The art of turning stone into gold is known as Alchemy.
Anish Kapoor has been tagged by his entourage as an alchemist, turning chunks of granite into metaphorical caves, their apparent hollow blue centres echoing with the dark secrets of the psyche. Akin to a pastor, he spreads piles of scarlet, yellow, blue pigment on the wall or floor, through which massive cement abstractions thrust into the room like vivid deities, his works resonate his own strange juxtapositions.
IMAGE COURTESY – content.time
Being one of the most influential sculptors of his generation, perhaps largely acknowledged for public sculptures that are both escapades in form and feats of engineering, he maneuvers between vastly varied scales, across numerous series of work. Immense PVC skins, stretched or shrunk; concave or convex mirrors whose reflections lure and engulf the viewer; recesses engraved in stone and pigmented so as to disappear: these voids and projections gather deep-felt metaphysical polarities of presence and absence, hiding and revelation.
Forms turn themselves inside out and materials are not painted instead impregnated with colour, with the hope of negating the idea of an outer surface, summoning the viewer to the inner reaches of the creativity. His geometric forms typically rise up from the floor and appear to be made out of pure pigment, while the viscous, yet kinetic and self-generating blood-red wax sculptures ravage their own surfaces and attempt to explode the quiet of the gallery environment.
IMAGE COURTESY – BBC
For Anish’s creations, the viewers may not be the primacy but they certainly have their own special impact on the way his work ultimately shapes up. “I always felt very concerned with the viewer. I feel I don’t make work for somebody else, I make what I make for me. Yet I am very concerned with the viewer, in a sense that art is very good at intimacy and very good at a specific address. Most of my works demand that you look at them from a particular place. That seems to say that there is this very specific quite formal address. The work demands a certain kind of passage, but it does say something about the ritual of looking”, says the artist.
His works show resonance with mythologies of the ancient world – Indian, Egyptian, Greek and Roman alike – and with modern times, where 20th century events loom out. He claims that the powerful spiritual and mythological reverberations of his sculptures arise from his frequent return visits to India. Natural materials such as sandstone, marble and slate are soaked with raw powdered pigment of jazzy hues, thereby enhancing the experiencing of inner radiance. His work is permeated by hermetic lyricism that bears qualities of both Western and Eastern culture.

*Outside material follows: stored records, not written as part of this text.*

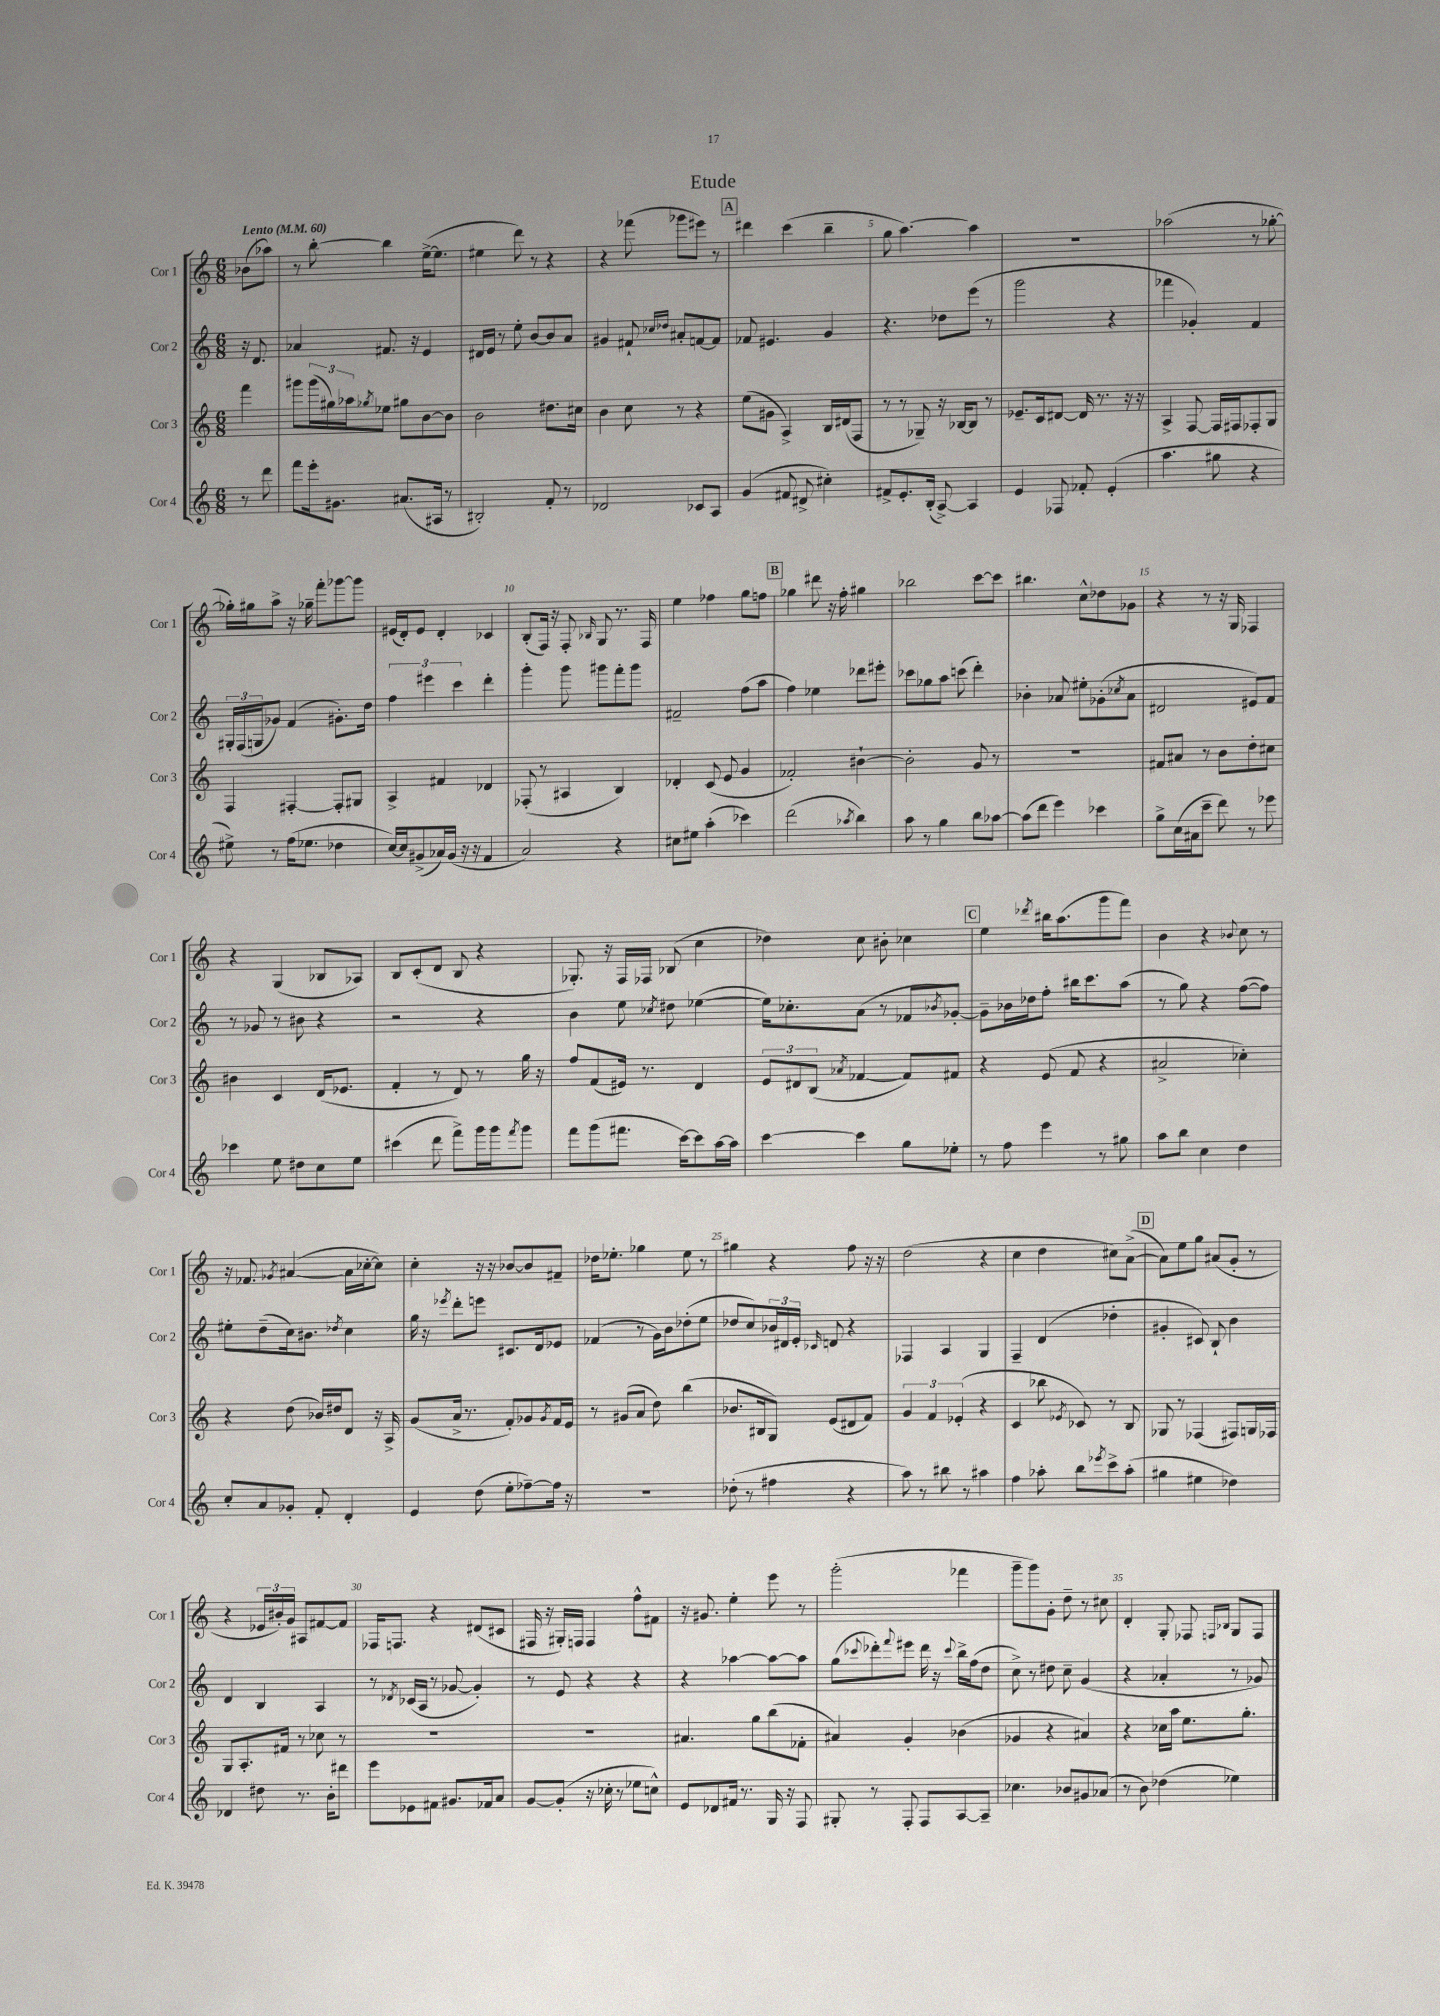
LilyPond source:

\header { title = "Etude" }
<<
\new StaffGroup <<
\new Staff = "s0" \with { instrumentName = "Cor 1" shortInstrumentName = "Cor 1" } {
    \clef treble \key c \major \numericTimeSignature \time 6/8 \partial 4 \tempo "Lento" 4 = 60
    bes'8( aes''8) |
    r8 b''8~-. b''4 e''16~->( e''8. |
    eis''4 d'''8) r8 r4 |
    r4 fes'''8( ges'''8 eis'''8) r8 |
    \mark \markup { \box "A" } dis'''4 c'''4( b''4-- |
    g''8 a''4.~) a''4 |
    R2. |
    aes''2( r8 ges''8~-. |
    ges''16-.) gis''16 a''8-> r16 ges''16-- f'''8-. ges'''8~ ges'''8 |
    eis'16( d'16-.) eis'8 d'4-. ces'4 |
    b8-.( f16) r16 f8-. \grace { bes16 } g8 r8. f16 |
    e''4 fes''4 g''8 f''8 |
    \mark \markup { \box "B" } ges''4 dis'''8 r16 f''16-. gis''4 |
    bes''2 c'''8~ c'''8 |
    bis''4. c''8-^ des''8 ges'8 |
    r4 r8 r16 g16 fes4 |
    r4 g4( bes8 aes8) |
    b8 c'8-.( d'8 b8 r4 |
    ges8.-.) r16 f16 fes16 bes8( c''4 |
    des''4) c''8 bis'8-. ces''4 |
    \mark \markup { \box "C" } e''4 \acciaccatura { des'''8 } bis''16 a''8.( g'''8 f'''8) |
    b'4 r4 \appoggiatura { bes'8 } c''8 r8 |
    r16 fes'8. \acciaccatura { ges'8 } ais'4~( ais'16 ces''16~-. ces''8) |
    c''4-. r16 r16 bes'8~ bes'8 fis'8-- |
    des''16 ees''8.-. ges''4 ees''8 r8 |
    gis''4 r4 f''8 r16 r16 |
    d''2( r4 |
    c''4 d''4 cis''8) a'8~->( |
    \mark \markup { \box "D" } a'8) e''8 g''8 ais'8( g'8-. r8 |
    r4 \tuplet 3/2 { ees'16 bis'16-.) g'16 } ais8 fis'8~ fis'8 |
    fes16 f8. r4 dis'8( cis'8 |
    fis16 r16 gis16-.) f16 f4 f''8-^ fis'8 |
    r16 gis'8. e''4-. e'''8 r8 |
    g'''2-.( fes'''4 |
    g'''8-- g'''8) g'8-. d''8-- r8 cis''8 |
    d'4-. g8-. fes8 \grace { f16 bes16 } g8 f8 \bar "|." |
}
\new Staff = "s1" \with { instrumentName = "Cor 2" shortInstrumentName = "Cor 2" } {
    \clef treble \key c \major \numericTimeSignature \time 6/8 \partial 4
    r16 d'8. |
    aes'4 fis'8. r16 e'4 |
    dis'16 e'16 r8 e''8-. b'8~ b'8 a'8 |
    gis'4 fis'8-! \grace { ces''16 des''16 } ais'8-. f'8~ f'8 |
    \mark \markup { \box "A" } fes'8 eis'4. g'4 |
    r4. des''8 e'''8( r8 |
    g'''2 r4 |
    fes'''4 ges'4-.) f'4 |
    \tuplet 3/2 { gis16-. f16( g16 } ges'8) f'4( gis'8.-.) d''16 |
    \tuplet 3/2 { f''4 eis'''4 c'''4 } d'''4-. |
    g'''4-. g'''8 gis'''8 f'''8-. gis'''8 |
    fis'2-- f''8( a''8 |
    \mark \markup { \box "B" } f''4) ees''4 des'''8 eis'''8-. |
    ces'''8 ges''8 a''8 c'''8( d'''4-.) |
    bes'4-. aes'8 eis''8-. ges'8-.( \acciaccatura { ces''8 } aes'8 |
    dis'2 eis'8) f'8 |
    r8 ges'8 r8 bis'8 r4 |
    r2 r4 |
    b'4 e''8 \acciaccatura { ces''8 } dis''8 ees''4~( |
    ees''16) ces''8.-. a'8( r8 fes'8 \acciaccatura { bes'8 } ges'8~-.) |
    \mark \markup { \box "C" } ges'8-- bes'16 des''16 f''8-. bis''16 c'''8. a''8( |
    r8 g''8) r4 f''8~( f''8) |
    eis''8-. d''8--( c''16) bis'8. \acciaccatura { des''8 } c''4 |
    g''16 r16 \acciaccatura { ees'''8 } d'''8-. e'''8 cis'8. d'16 ees'8 |
    fes'4( r8 g'16) b'16 des''8-.( e''8 |
    des''8 c''8) \tuplet 3/2 { bes'16 dis'16 e'16-. } \grace { ces'16 } d'8 r4 |
    fes4 a4 g4 |
    f4-- d'4( des''4-. |
    \mark \markup { \box "D" } gis'4-. cis'8) b8-! b'4 |
    d'4 b4 a4 |
    r8 \acciaccatura { des'8 } ces'16( a16 r8 ges'8~ ges'4-.) |
    r8 e'8 r4 r4 |
    r4 aes''4~ aes''8~ aes''8 |
    g''8( \appoggiatura { ces'''8 } des'''8-.) \appoggiatura { f'''8 } eis'''8 des'''16 r16 \appoggiatura { ces'''8 } b''16-> f''16( d''8 |
    c''8->) r8 dis''8 c''8-- g'4( |
    r4 aes'4-. r8 ges'8) \bar "|." |
}
\new Staff = "s2" \with { instrumentName = "Cor 3" shortInstrumentName = "Cor 3" } {
    \clef treble \key c \major \numericTimeSignature \time 6/8 \partial 4
    f'''4 |
    gis'''8 \tuplet 3/2 { gis'''16( gis''16) aes''16 } \acciaccatura { ges''8 } ees''8 gis''8 b'8~ b'8 |
    b'2 dis''8. cis''16 |
    b'4 c''8 r8 r4 |
    \mark \markup { \box "A" } e''8( gis'8 a4->) b16 dis'16( f8 |
    r8 r8 ges8--) r16 bes16~ bes8 r8 |
    ees'8.-- c'16 dis'8~ dis'16 r8. r16 r16 |
    a4-> f8~ f16 fis16 fes8-. g8 |
    f4 fis4~-. fis8-. gis8 |
    a4-> fis'4 des'4 |
    fes8-.( r8 ais4 b4) |
    des'4-. c'8( e'8 g'4 |
    \mark \markup { \box "B" } fes'2-.) bis'4~-! |
    bis'2-. g'8 r8 |
    R2. |
    fis'8 ais'8 r8 b'8 d''8-. cis''8 |
    bis'4 c'4 d'16( ees'8. |
    f'4-. r8 d'8) r8 g''16 r16 |
    f''8 f'8( eis'16) r8. d'4 |
    \tuplet 3/2 { e'8 dis'8 b8( } \acciaccatura { aes'8 } fes'4~ fes'8) fis'8 |
    \mark \markup { \box "C" } r4 e'8( f'8 r4 |
    ais'2-> ces''4-.) |
    r4 d''8( bes'16) dis''16 d'8 r16 a16-> |
    g'8( a'16-> r8. f'8-.) ges'8 \acciaccatura { ges'8 } f'16 e'16 |
    r8 gis'8( a'8 d''8) b''4( |
    bes'8. bis16 g8) e'8( dis'8 f'8) |
    \tuplet 3/2 { g'4 f'4 ees'4-.( } r4 |
    c'4 bes''8 \acciaccatura { ees'8 } ces'8) r8 b8 |
    \mark \markup { \box "D" } ges8 r8 fes4( fis8) g16 fes16 |
    g8 a8.-. fis'16 r8 ces''8 r8 |
    R2. |
    R2. |
    ais'4. g''8 b''8( fes'8-. |
    ais'4) g'4-. bes'4( |
    ges'4 r4 ais'4) |
    r4 ces''16 a''16 e''8. g''8.-. \bar "|." |
}
\new Staff = "s3" \with { instrumentName = "Cor 4" shortInstrumentName = "Cor 4" } {
    \clef treble \key c \major \numericTimeSignature \time 6/8 \partial 4
    r8 d'''8 |
    f'''8 e'''16-. gis'8. ais'8.( ais16 r8 |
    bis2-.) f'8-. r8 |
    des'2 ces'8 a8 |
    \mark \markup { \box "A" } g'4( fis'8 dis'8-> cis''4-.) |
    fis'8-> e'8.-. b16-.( a8~->) a4 |
    e'4 fes8 fes'8-. e'4-.( |
    a''4. gis''8 r4 |
    eis''8->) r8 f''16( ees''8. des''4 |
    c''16~) c''16 gis'8->( aes'16) gis'16( r16 r16 f'4 |
    a'2) r4 |
    cis''8 eis''8 a''4-.( ces'''4) |
    \mark \markup { \box "B" } d'''2( \acciaccatura { aes''8 } b''4) |
    a''8 r8 g''4 b''8 aes''8~ |
    aes''8( d'''8 e'''4) ces'''4 |
    g''8-> c''16( ais'16 c'''8-- d'''8) r8 ees'''8 |
    ces'''4 e''8 dis''8 c''8 e''8 |
    cis'''4( d'''8 f'''8->) g'''16 g'''16 \acciaccatura { f'''8 } g'''8 |
    f'''8 g'''8( fis'''8. c'''16~) c'''8 a''16~ a''16 |
    c'''4~ c'''4 g''8 ees''8-. |
    \mark \markup { \box "C" } r8 f''8 e'''4 r8 gis''8 |
    a''8 b''8 c''4 d''4 |
    c''8-. a'8 ges'8-. f'8-. d'4-. |
    e'4 d''8( e''8-. fes''8~--) fes''16 r16 |
    R2. |
    des''8-.( r8 fis''4 r4 |
    a''8) r8 bis''8 r8 ais''4 |
    f''4 aes''8-. b''8 \acciaccatura { ees'''8 } c'''8-> aes''8-.( |
    \mark \markup { \box "D" } gis''4 eis''4 des''4) |
    des'4 dis''8 r8. b'16-. dis'''8 |
    e'''8 ees'8 fis'8 gis'8. fes'16 a'8 |
    g'8~ g'8-.( r16 ces''16-. r8 ees''8 c''8-^) |
    e'8 des'8 fis'16 r8. g16 r16 f8 |
    gis8-. r8 f8-. f8 a8~ a8-- |
    ces''4. bes'8 gis'8 aes'8( |
    r8 b'8) des''4( ees''4) \bar "|." |
}
>>
>>
\layout { \context { \Score \override BarNumber.break-visibility = ##(#f #t #t) barNumberVisibility = #(every-nth-bar-number-visible 5) } }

IMAGE COURTESY – engineeronline
In the early 1990s he introduced, in his work, a more mysterious slant by boring holes in the flanks of standing stones. In one of his creations called “The Earth” (1992; installed San Diego, CA) the gallery floor was scooped out in the shape of a circle to intimate the generative effect of negative space. In some of his other works, impressions of weightlessness stem from the skilled transformation of materials by an almost alchemical process; earth slabs coated with brilliant blue pigment become signs for sky and water. By imaginative combination of disparate materials in meditative structures, attention is focused on qualities of interior balance and well-being.
IMAGE COURTESY – Artaddict
The work of Anish Kapoor has confounded the descriptions of writers, viewers and critics alike for decades because his forms are so elemental yet awe-inspiring. It does not come as a surprise that the artist appears to find his influence well outside the conventional norm of the times. Instead, citing influences as oblique as the spice markets of his native India and his work reads more as a Jungian bestiary of symbols dredged up under the influence of psychotropic.
Upon the appearance of his first works in the popular ‘niche media’ of the time, it was quite evident that it looked like nothing that had been done in recent memory. At the time, he cited the Mumbai spice markets as his inspirations for this particular exploration of the use of colour.
In 2006, he installed Sky Mirror at Rockefeller Center, a 23-ton, three-story high stainless steel sculpture that impeccably reflected the New York skyline. He described the massive work as a “non-object” saying that its reflective surface allowed it to disappear into thin air.
IMAGE COURTESY – Stefanfalkephotography
“I don’t wish to make sculpture about form, it doesn’t really interest me. I wish to make sculpture about belief or about passion or about experience”, says Anish.
Anish Kapoor isn’t just a sculptor, he’s a force of nature which turns everything it touches into mystical works of art. People like him continue to inspire us.